On an impulse, Caitlin opened a window listing the MP3s on her old computer’s hard drive. She didn’t think much of her father’s taste in music, but she did know the tracks from his handful of CDs by heart. One of his favorites was running through her head now: “The Logical Song” by Supertramp; she had ripped an MP3 of it for him, and a copy was still on her computer. She got that song playing over the speakers, listening to the lyrics about all the world being asleep, and questions running deep, and a plea to tell me who I am.

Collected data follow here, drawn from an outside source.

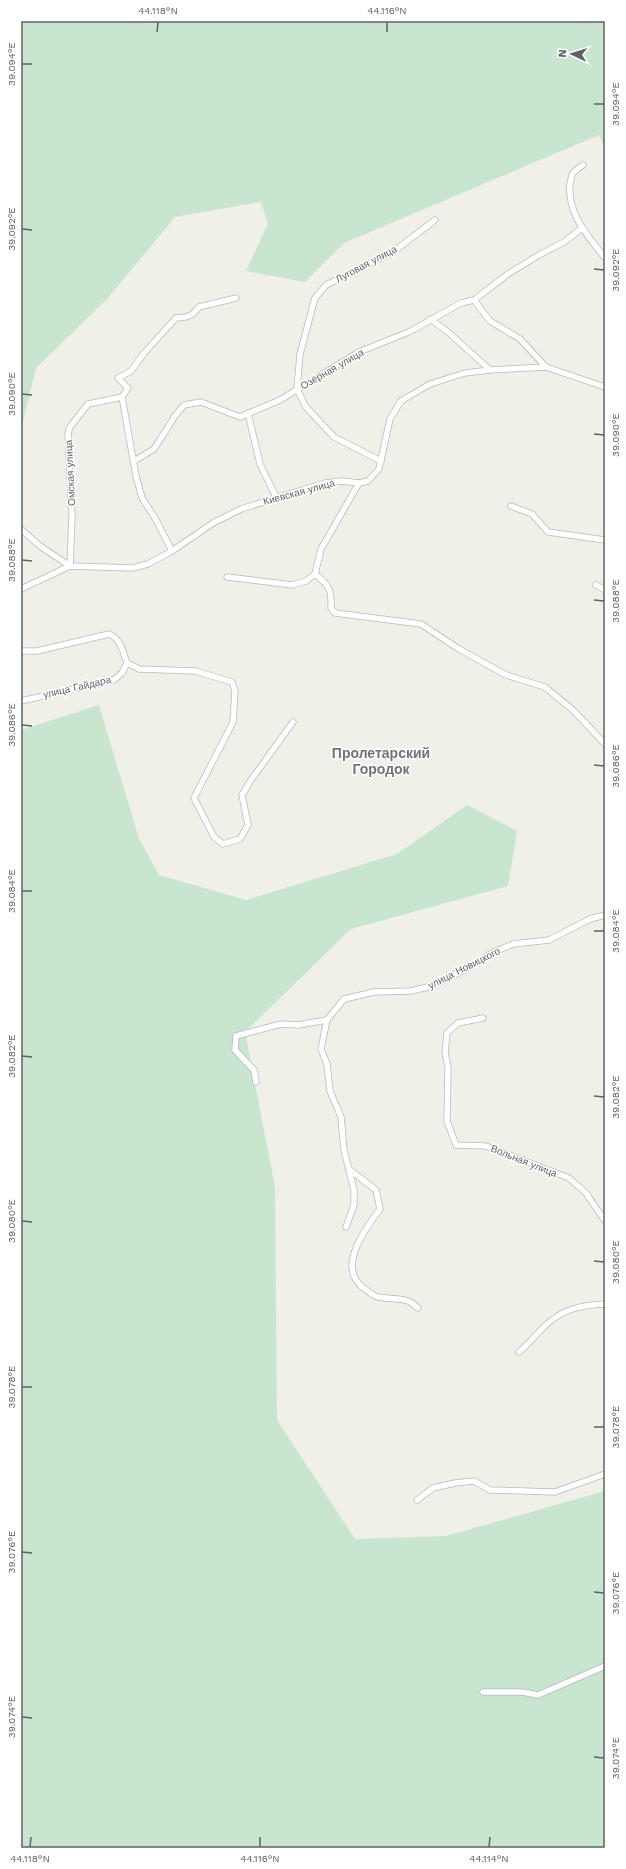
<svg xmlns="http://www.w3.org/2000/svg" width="626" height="1869" viewBox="0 0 626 1869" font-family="'Work Sans',sans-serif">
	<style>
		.green { fill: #c7e5cf }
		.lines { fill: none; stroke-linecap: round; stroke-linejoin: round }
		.minor-casing { stroke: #b8b9bd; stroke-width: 7 }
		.minor { stroke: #fff; stroke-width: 5.5 }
		.ticks { fill: none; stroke: #5f6167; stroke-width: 1.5 }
		.labels { text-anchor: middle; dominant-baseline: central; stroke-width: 3; stroke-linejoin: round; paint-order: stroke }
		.street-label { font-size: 10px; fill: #5f6167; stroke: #fff }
		.district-label { font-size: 14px; font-weight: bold; fill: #707379; stroke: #fff }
		.neatline { fill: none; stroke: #5f6167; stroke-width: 1.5 }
		.ticks-label { font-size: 10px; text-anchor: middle; fill: #5f6167 }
	</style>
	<rect width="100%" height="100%" fill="#f0f0e8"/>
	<!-- green -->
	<g class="green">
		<polygon points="21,21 605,21 605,148 599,135 344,243 305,282 246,271 268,224 261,202 175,217 107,299 36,368 21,429"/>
		<polygon points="99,705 139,839 159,875 246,900 397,854 467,805 517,831 508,886 351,929 245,1032 275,1187 277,1420 355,1539 446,1536 605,1491 605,1848 21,1848 21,730"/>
	</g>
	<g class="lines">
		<defs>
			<g id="minor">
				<path d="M583 165C580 167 576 170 573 173 571 176 571 181 570 184 567 214 588 236 605 258"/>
				<polyline points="474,300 490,321 520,339 546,367"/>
				<polyline points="430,319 448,332 490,370"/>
				<polyline points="122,397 136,476 142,498 155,518 172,551"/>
				<polyline points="248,413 260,464 277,499"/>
				<polyline points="134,461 154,449 175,416 184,405 201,402 240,417 280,400 359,352 411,331 461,303 474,300 508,274 539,255 564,242 582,228"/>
				<polyline points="381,461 334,437 306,407 297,389 300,354 315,298 326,285 393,252 435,220"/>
				<polyline points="511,506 532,514 548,532 605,540"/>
				<polyline points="21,529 40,546 70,566"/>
				<polyline points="70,566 72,516 68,433 70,427 88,404 122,397 128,388 118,378 131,371 145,352 176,318 186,317 193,314 199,307 236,298"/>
				<path d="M315 574C329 585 332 590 331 608L335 613 421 624 459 649 506 675 545 687 573 710 605 744"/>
				<polyline points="227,577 292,585 306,581 315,574 321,549 359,483"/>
				<polyline points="596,585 605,590"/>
				<polyline points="21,589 70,566 133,568 148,564 172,551 213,523 241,509 325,483 342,481 359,483 368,481 379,469 390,419 401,401 430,384 465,373 490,370 546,367 605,387"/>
				<path d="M21 651H37L109 634C121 639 123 652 127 663"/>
				<polyline points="127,663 139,669 195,671 232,682 235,691 233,722 194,798 214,837 223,844 240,839 248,825 242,795 251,780 293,722"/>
				<polyline points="21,701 114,680 122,673 127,663"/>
				<polyline points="483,1018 458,1023 447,1033 445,1053 448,1067 447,1121 456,1145 486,1146 569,1178 586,1193 605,1221"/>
				<polyline points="256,1082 254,1070 235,1050 236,1036 281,1024 298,1025 327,1020"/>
				<path d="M350 1170 376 1190 380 1209C365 1229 335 1269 365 1289 369 1292 373 1296 378 1297 386 1299 403 1298 408 1301 412 1302 415 1306 418 1308"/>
				<polyline points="346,1227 354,1205 354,1190 344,1150 341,1117 330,1091 327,1064 321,1049 327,1020 344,999 374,992 411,991 432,986 466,969 492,953 513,944 549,940 590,919 605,915"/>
				<path d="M519 1352C529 1344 536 1334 545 1326 562 1309 582 1305 605 1304"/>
				<polyline points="417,1500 433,1488 455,1483 474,1481 490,1490 555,1492 605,1474"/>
				<polyline points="483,1692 522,1692 538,1695 605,1666"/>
			</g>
		</defs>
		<!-- minor casing -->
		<use href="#minor" class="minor-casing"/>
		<!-- minor -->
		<use href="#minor" class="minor"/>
	</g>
	<!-- ticks -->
	<path class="ticks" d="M157 32 158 22M387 32V22M22 64H32M594 104H604M22 229 32 230M594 269 604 270M22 394 32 395M594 434 604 435M22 560 32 561M594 600 604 601M22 725 32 726M594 765 604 766M22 891H32M594 931H604M22 1056 32 1057M594 1096 604 1097M22 1221 32 1222M594 1261 604 1262M22 1387H32M594 1427H604M22 1552 32 1553M594 1592 604 1593M22 1717 32 1718M594 1757 604 1758M30 1847 31 1837M260 1847V1837M489 1847 490 1837"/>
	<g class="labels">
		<!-- street labels -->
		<g class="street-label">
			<text transform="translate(366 264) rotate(-28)">Луговая улица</text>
			<text transform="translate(332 369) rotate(-30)">Озёрная улица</text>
			<text transform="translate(70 473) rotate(-93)">Омская улица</text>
			<text transform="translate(299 492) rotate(-15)">Киевская улица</text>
			<text transform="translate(77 687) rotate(-13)">улица Гайдара</text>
			<text transform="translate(464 968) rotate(-27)">улица Новицкого</text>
			<text transform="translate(524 1161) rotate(22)">Вольная улица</text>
		</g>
		<!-- district labels -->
		<g class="district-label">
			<text x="381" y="753">Пролетарский<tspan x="381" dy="16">Городок</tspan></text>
		</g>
	</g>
	<!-- border -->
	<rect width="626" height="1869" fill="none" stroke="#ffffff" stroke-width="44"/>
	<!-- north arrow -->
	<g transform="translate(572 54) rotate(274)" stroke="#ffffff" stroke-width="3" paint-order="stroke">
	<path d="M0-3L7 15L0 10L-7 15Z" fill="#5f6167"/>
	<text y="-6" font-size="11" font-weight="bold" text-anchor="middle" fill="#5f6167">N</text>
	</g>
	<rect x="22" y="22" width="582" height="1825" class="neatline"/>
	<g class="ticks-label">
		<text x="158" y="14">44.118°N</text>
		<text x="387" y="14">44.116°N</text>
		<text transform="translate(11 64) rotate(-90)" y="4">39.094°E</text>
		<text transform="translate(615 104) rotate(-90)" y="4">39.094°E</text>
		<text transform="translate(11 229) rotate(-90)" y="4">39.092°E</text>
		<text transform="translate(615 270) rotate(-90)" y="4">39.092°E</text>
		<text transform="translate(11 394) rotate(-90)" y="4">39.090°E</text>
		<text transform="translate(615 435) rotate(-90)" y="4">39.090°E</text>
		<text transform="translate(11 560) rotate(-90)" y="4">39.088°E</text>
		<text transform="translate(615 601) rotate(-90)" y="4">39.088°E</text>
		<text transform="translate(11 725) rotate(-90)" y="4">39.086°E</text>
		<text transform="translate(615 766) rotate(-90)" y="4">39.086°E</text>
		<text transform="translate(11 891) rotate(-90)" y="4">39.084°E</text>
		<text transform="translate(615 931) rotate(-90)" y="4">39.084°E</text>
		<text transform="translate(11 1056) rotate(-90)" y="4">39.082°E</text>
		<text transform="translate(615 1097) rotate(-90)" y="4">39.082°E</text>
		<text transform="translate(11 1221) rotate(-90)" y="4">39.080°E</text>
		<text transform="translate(615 1262) rotate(-90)" y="4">39.080°E</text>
		<text transform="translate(11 1387) rotate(-90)" y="4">39.078°E</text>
		<text transform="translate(615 1427) rotate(-90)" y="4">39.078°E</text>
		<text transform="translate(11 1552) rotate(-90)" y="4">39.076°E</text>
		<text transform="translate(615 1593) rotate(-90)" y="4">39.076°E</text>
		<text transform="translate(11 1717) rotate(-90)" y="4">39.074°E</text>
		<text transform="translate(615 1758) rotate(-90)" y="4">39.074°E</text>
		<text x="30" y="1862">44.118°N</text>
		<text x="260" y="1862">44.116°N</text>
		<text x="489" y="1862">44.114°N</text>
	</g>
</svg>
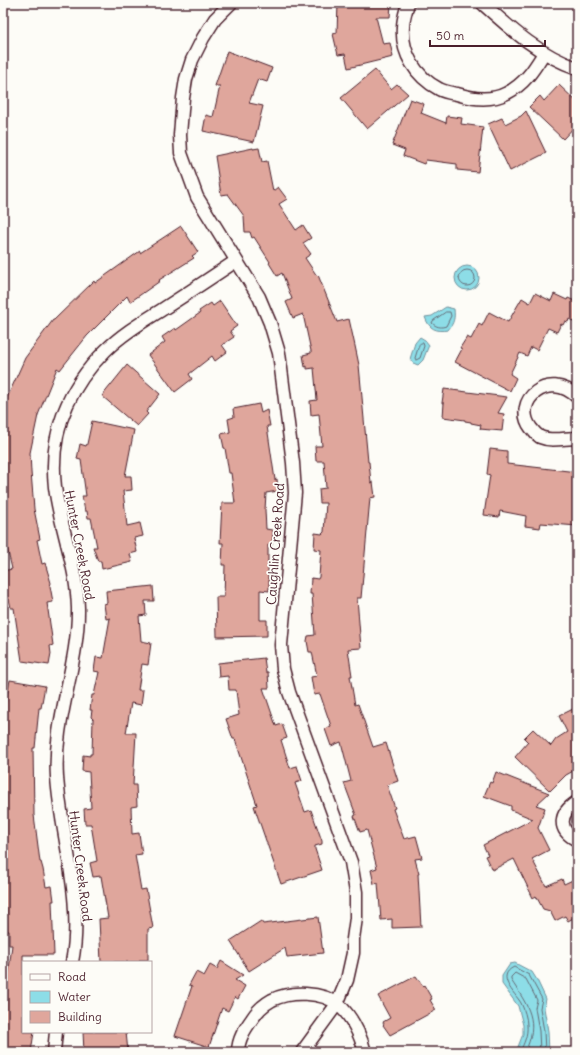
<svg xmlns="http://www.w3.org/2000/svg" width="580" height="1055" font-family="Delius,sans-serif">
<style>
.water{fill:#8ddde7;stroke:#72919c}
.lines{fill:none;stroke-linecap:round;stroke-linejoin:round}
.shore{stroke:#656b76;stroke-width:1}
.building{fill:#dfa69c;stroke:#4a1f2b}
.minor-casing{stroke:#4a1f2b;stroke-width:15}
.minor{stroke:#fdfcf7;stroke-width:12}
.labels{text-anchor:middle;stroke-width:3.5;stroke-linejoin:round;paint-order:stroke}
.street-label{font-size:13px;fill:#4a1f2b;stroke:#fdfcf7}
</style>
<rect width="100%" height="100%" fill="#fdfcf7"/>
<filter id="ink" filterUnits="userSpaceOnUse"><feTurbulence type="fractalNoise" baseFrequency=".025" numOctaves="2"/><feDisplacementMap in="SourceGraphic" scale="8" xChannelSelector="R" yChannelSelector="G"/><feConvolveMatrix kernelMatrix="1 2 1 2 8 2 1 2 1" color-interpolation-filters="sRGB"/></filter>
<g filter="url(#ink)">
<path class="water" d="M455 278a12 12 0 1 1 24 0a12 12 0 1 1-24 0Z
M446 307 454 309C455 318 454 323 448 330 436 332 429 329 425 317L432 316Z
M420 337 425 340 429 345 423 360 418 365 413 363 410 359 415 343Z
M515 963 532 972 537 980 546 999 544 1008 548 1031 549 1052H516L523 1034V1025L518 1006 502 984V976L510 964Z"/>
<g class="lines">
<path class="shore" d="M459 278a8 8 0 1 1 16 0a8 8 0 1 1-16 0Z
M446 312H450L451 316 446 326C441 328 436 327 432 323L433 321Z
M421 343H423L424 346 420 358 416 360 415 358 419 345Z
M520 1052C524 1043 528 1035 527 1025 527 1018 524 1009 521 1003 515 993 495 976 514 967L529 975 542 999 540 1008 544 1031 545 1052
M525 1052C540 1021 528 1006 511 980V977L515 973 526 979 537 1000 535 1008 539 1031 540 1052"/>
</g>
<path class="building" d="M338 3H391L390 17H376L383 44 390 43 393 57 348 68 345 54 338 55 333 34 337 33Z
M227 51 272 68 267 82 258 79 249 103 263 106 254 142 203 131 206 115 213 117 220 86H215Z
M375 70 391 89 397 84 408 94 367 129 341 98Z
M559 85 577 102V124L563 139 529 107 540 96 544 101Z
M410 99 424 104 421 113 446 123 447 116 462 118 461 124 483 127 478 172 457 170V164L426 160 424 164 403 156 405 150 392 145Z
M526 111 546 153 510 171 488 124 502 118 505 124 521 116Z
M253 148V149L259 148 262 162 267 161 273 191 278 187 287 199 279 204 296 230 303 225 311 238 303 243 311 254 305 258 317 276 318 275 337 322 349 319 355 346 359 365 368 462H369L371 483 373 482 375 497 370 498 361 598H357L361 648 348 649 352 676H350L355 705 358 704 373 747 386 743 390 756 398 781 387 785 395 808 393 809 404 839 416 836 422 858 415 859 419 874H418L421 927 392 928V919L381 920 378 883 374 884 371 870 377 868 367 830 360 832 354 816 356 815 344 783 351 781 341 742 331 746 325 729 331 726 320 694 314 695 311 677 317 676 312 652H309L307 641 308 636 315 635 312 594H310L311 578 318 579 319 577 321 550 314 549 315 533 322 534 324 532 326 503H320L319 489 326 488 324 461H316L315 446H322L319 414 311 415 310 401 317 400 314 368 307 369V366L305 367 303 355 311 353V351L303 314 293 318 286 302 292 299 282 273 277 276 269 263 270 262 254 237 252 238 250 232H245L244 216 228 194 221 195 215 156Z
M181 226 198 252 192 256 194 258 159 280 160 281 130 302 127 296 87 336 60 370 57 368 38 415 30 453 31 472 34 509 40 539 37 540 42 564 45 563 51 583 50 586 53 602 47 603 53 645 50 646 51 654 49 665 22 661 14 608H11L9 599H7L5 585H3V571L12 569 3 531V418L7 398 25 358 53 320H54L94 281 95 283 140 251V253Z
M535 293 551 301 554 294 567 300 568 298 577 302V323L569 319 568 322 565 321 563 325 561 324 557 332 548 328 537 350 531 347 527 356 520 353 510 374 516 378 510 391 455 362 462 349 460 348 467 337 471 339 479 324 482 326 489 312 508 322 522 298 530 303Z
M220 301 237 326 230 331 234 337 222 345 227 352 215 361 212 356 189 374 192 379 175 392 148 355 165 342 162 337 175 328 176 330 200 313 199 311 211 303 213 306Z
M127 365 160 394 146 412 148 414 137 426 102 396Z
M444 389 507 397 498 413 504 414 502 431 480 429 481 425 471 423V422L465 421V420L443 417 444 403H442Z
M259 404 261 413 267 410 270 426H267L275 480 277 479 278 491 266 493 265 510 266 529 272 530 273 532 272 545H268V579H269V591L260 590V620H267V636L217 637 216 597H224L225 565H222L223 543H220L222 503H235L231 473H229L225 448H224L221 434 230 432 228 419 234 417 233 409Z
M92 421 134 430 125 476H131L132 490 123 491 127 526 140 523 143 536 134 538 137 552 130 554 132 562 102 569 101 561H98L93 547H97L91 518H88L87 511H85L82 496H86L81 460 77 459 80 444 86 446 87 444Z
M490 449 507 451V464L577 472V526L541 523 540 528 525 526 526 516 500 511 499 517 484 515 490 475 487 474Z
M153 586 154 601H145L146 615 139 616 141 641 151 643 148 665 142 664 138 690H143L141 705 131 703 126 733H136L133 785H136L137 806 131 807 132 834 139 833 142 854 135 855 141 890 146 889 153 928 148 929V960H139V962H101L99 919 108 918 101 876 93 877 90 863 97 861 91 824H85L84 809 91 808 89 772 82 771 83 755 90 756V754H92L93 719 91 717 92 710H90L92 695H94L99 672 94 671 96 657 103 658 110 618 106 619 104 604 107 603 106 591Z
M264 658 266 672H268L269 688H263L276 726 282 724 287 738 281 740 290 768 297 766 302 781 295 783 305 812 311 810 322 841V844L315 846V849L322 870 281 884 254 806 257 805 235 739H233L226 719 239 715 236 690H229L228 676 219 677 218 663Z
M10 680 45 686 41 708H39L35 748H33L34 815 40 862H41L43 869 46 887 52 886 54 901H52L54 955H23V1032H34L31 1052H3V1017L12 945H9V931H7L6 908H4L3 902V867H6L3 840V728L5 706Z
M577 707V769L566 775 550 791 515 757 528 742 524 738 533 729 551 746 556 739 567 732 559 716Z
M496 772 549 793 536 805 545 808 538 828 549 850 532 859 546 886 562 879 564 884 577 878V916L568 921 565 916 555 921 550 911 543 909 536 896 533 898 514 859 492 870 485 856 488 855 483 845 533 819 511 810V806L484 796 490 782 492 783Z
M318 917 323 953 287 957 285 948 249 971 230 941 261 921 263 924Z
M221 961 243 975 235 980 245 986 238 999 235 997 228 1011 222 1008 209 1047 175 1036 192 986 189 985 196 972 204 976 210 965 217 969Z
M416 976 423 986 424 985 432 999 430 1000 436 1010 390 1035 383 1025 384 1024 383 1022 390 1018 378 996Z
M83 1032H126L128 1052H84Z"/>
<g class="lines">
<defs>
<path id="minor" d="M231 3 215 19 203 38 192 60 186 79 183 98 180 135 181 153 197 197 259 297 270 323 279 353 293 463 295 493 281 645 283 669 289 692 351 862 356 892V918L353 939V953L347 980 337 1004 302 1052
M408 3C406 11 403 19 403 27 401 53 416 77 439 89 444 92 451 93 457 94 473 99 492 101 507 93 525 84 534 69 544 53
M482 3C511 29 539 55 577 68
M577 397C549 369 511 401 531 428 534 432 537 435 540 437 552 442 564 438 577 438
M577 802C559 813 557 830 577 840
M72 962C84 901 61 837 57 777 53 720 79 665 78 608 77 567 60 527 55 487 49 434 68 388 105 351 122 334 144 321 163 309 188 293 212 277 236 261
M54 1052 56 1032
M238 1052C238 1039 245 1029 252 1019 257 1011 263 1005 272 1000 290 991 322 991 339 1005 353 1018 360 1034 365 1052"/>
</defs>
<use href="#minor" class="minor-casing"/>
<use href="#minor" class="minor"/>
</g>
</g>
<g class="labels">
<g class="street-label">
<text transform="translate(275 544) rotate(-86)" y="5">Caughlin Creek Road</text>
<text transform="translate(80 545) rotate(79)" y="5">Hunter Creek Road</text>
<text transform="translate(81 866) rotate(83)" y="5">Hunter Creek Road</text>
</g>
</g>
<rect width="580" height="1055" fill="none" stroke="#fdfcf7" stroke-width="16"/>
<rect x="8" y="8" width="564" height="1039" fill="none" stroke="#4a1f2b" stroke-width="1.5" filter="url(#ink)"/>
<rect x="22" y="961" width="130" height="72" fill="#fdfcf7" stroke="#b5a4a5"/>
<rect x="30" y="974" width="20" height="6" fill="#fdfcf7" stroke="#b5a4a5"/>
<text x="58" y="981" font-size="12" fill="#4a1f2b">Road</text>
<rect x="30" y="991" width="20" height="12" fill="#8ddde7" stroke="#b5a4a5"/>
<text x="58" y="1001" font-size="12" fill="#4a1f2b">Water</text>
<rect x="30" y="1011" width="20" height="12" fill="#dfa69c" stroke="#b5a4a5"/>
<text x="58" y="1021" font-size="12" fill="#4a1f2b">Building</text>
<path d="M430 40v6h115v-6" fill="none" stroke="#4a1f2b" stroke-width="2"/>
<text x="436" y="40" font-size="12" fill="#4a1f2b" stroke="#fdfcf7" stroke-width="3" paint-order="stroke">50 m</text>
</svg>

In a way, she thought, she’d already answered the phantom’s question. From the moment she’d first seen the Web — her initial experience with websight, just thirteen days ago — she had been reflecting a view of the phantom back at itself.
Or had she? What she’d shown the phantom — inadvertently at first, deliberately later — had been isolated views of portions of the Web’s structure, either glowing constellations of nodes and links or small swaths of the shimmering background.
But showing such minutiae to the phantom was like Caitlin looking at the pictures she’d now seen online of the tangles of neurons that composed a human brain: such clumps weren’t anything that she identified as herself.
Yes, growing up in Texas, she knew there were people who could see a whole human being in a single fertilized cell, but she was not one of them. No one could tell at a glance a human zygote from a chimp’s — or a horse’s, or that of a snake; most people couldn’t even tell an animal cell from a plant cell, she was sure.
No, no, to really see someone, you didn’t zoom in on details; you pulled back. She wasn’t her cells, or her pores — or her pimples! She was a gestalt, a whole — and so, too, was the phantom.